Artificial Intelligence (AI) and Machine Learning (ML) are rapidly evolving fields, showing transformative potential across domains including aviation with successes in flight prediction tasks, advanced aircraft design and predictive maintenance. Yet they face challenges related to data quality, explainability and computational demands, with the ability to generalise on new data being key for ensuring effectiveness across various real-world scenarios.

Bauhaus Luftfahrt analysed emerging AI technologies with high potential to address these hurdles. Generative AI enables the creation of realistic data examples, enhancing data quality, while transformers boost interpretability, scalability and generalisation. Their capacity to handle large multimodal datasets, incorporate domain knowledge and accurately solve unseen tasks through semantic understanding sets performance benchmarks in a growing range of applications beyond production and maintenance.

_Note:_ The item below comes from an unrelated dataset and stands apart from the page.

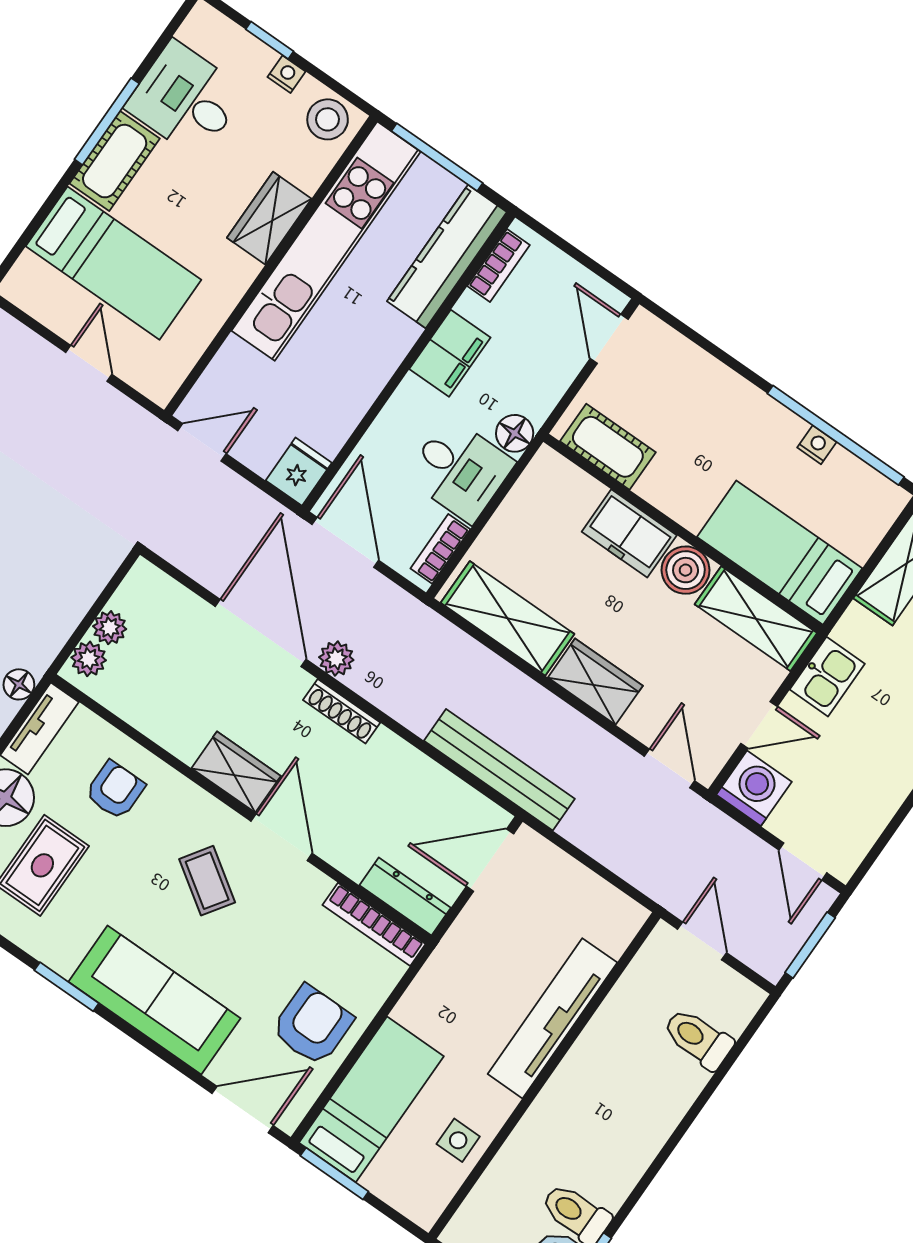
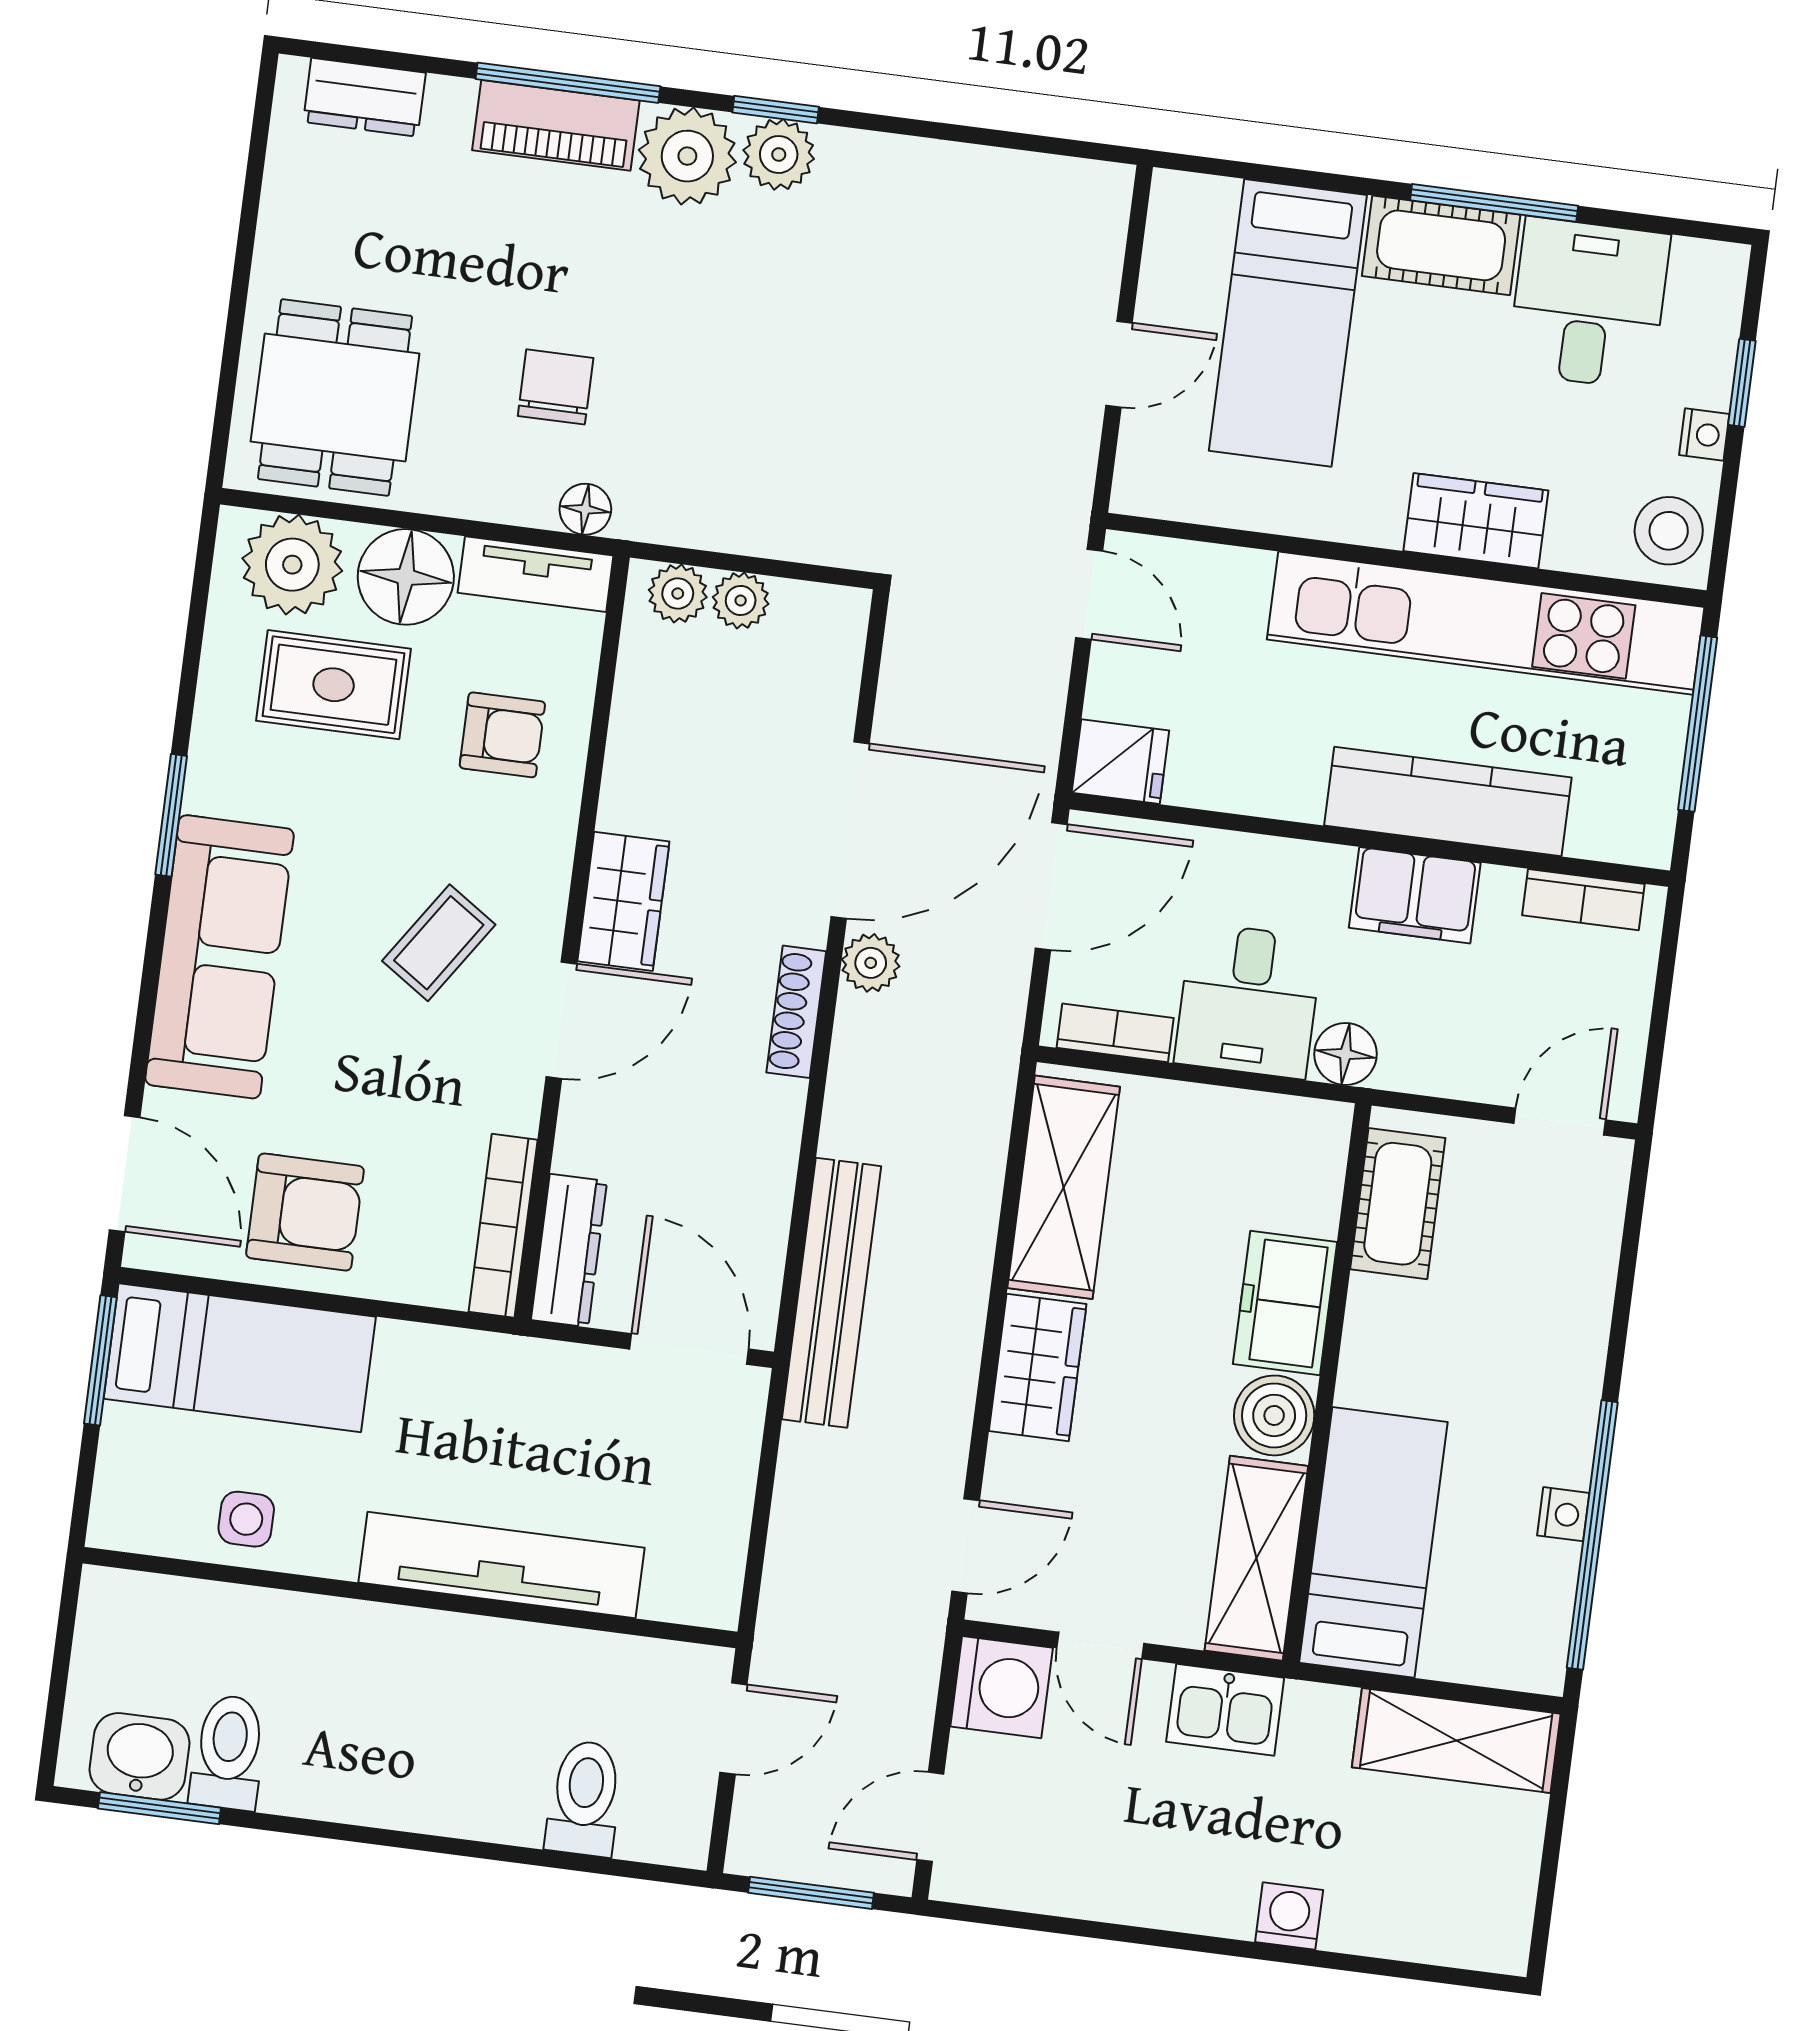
kitchen counter: (447, 257) -> (1448, 801), moved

Moreover, physics-based ML integrates physics principles with data in ML models, enhancing reliability and interpretability, while reducing data needs, as internal relationships replicate physical laws (cf. Fig. 1). This approach excels in addressing complex multi-physics challenges such as optimising aerodynamic performance or electric motor or heat exchanger design, providing robust predictions even with incomplete knowledge of the laws of physics.

Compared to traditional mesh-based simulations, computing effort and time are significantly reduced towards real-time processing with at least similar accuracy (cf. Fig. 2). This technology shows high potential for generative design, enabling the efficient creation of new, optimised designs within constraints over vast design spaces, even where methods based on traditional high-fidelity
simulations are infeasible.

Physics-informed neural network training for optimisation tasks

For example, within generative design this training enables the approximation of the airflow around an airfoil at any new domain point without a mesh – while simultaneously improving its parameters for an optimal lift-to-drag ratio with adaptive sampling in error-prone regions to enhance accuracy.

Application benchmarks – relative difference in error and run-time acceleration

Physics-informed ML accelerates complex physics simulations beyond traditional numerical as well as ML-based methods, achieving at least similar accuracy with significant potential for design space exploration and generative design.